■ **Work instructions**
Transcribe the listing below exactly, leaving out each image.
____________
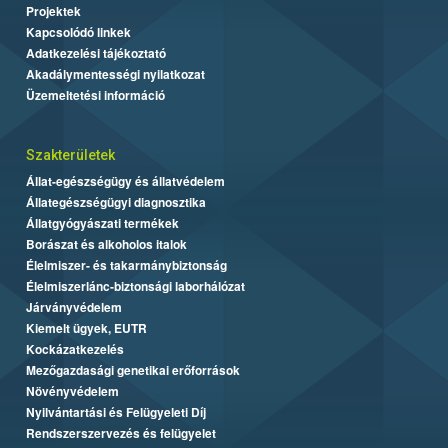
Projektek
Kapcsolódó linkek
Adatkezelési tájékoztató
Akadálymentességi nyilatkozat
Üzemeltetési információ
Szakterületek
Állat-egészségügy és állatvédelem
Állategészségügyi diagnosztika
Állatgyógyászati termékek
Borászat és alkoholos italok
Élelmiszer- és takarmánybiztonság
Élelmiszerlánc-biztonsági laborhálózat
Járványvédelem
Kiemelt ügyek, EUTR
Kockázatkezelés
Mezőgazdasági genetikai erőforrások
Növényvédelem
Nyilvántartási és Felügyeleti Díj
Rendszerszervezés és felügyelet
____________
■ **Exercise answer**
Projektek
Kapcsolódó linkek
Adatkezelési tájékoztató
Akadálymentességi nyilatkozat
Üzemeltetési információ
Szakterületek
Állat-egészségügy és állatvédelem
Állategészségügyi diagnosztika
Állatgyógyászati termékek
Borászat és alkoholos italok
Élelmiszer- és takarmánybiztonság
Élelmiszerlánc-biztonsági laborhálózat
Járványvédelem
Kiemelt ügyek, EUTR
Kockázatkezelés
Mezőgazdasági genetikai erőforrások
Növényvédelem
Nyilvántartási és Felügyeleti Díj
Rendszerszervezés és felügyelet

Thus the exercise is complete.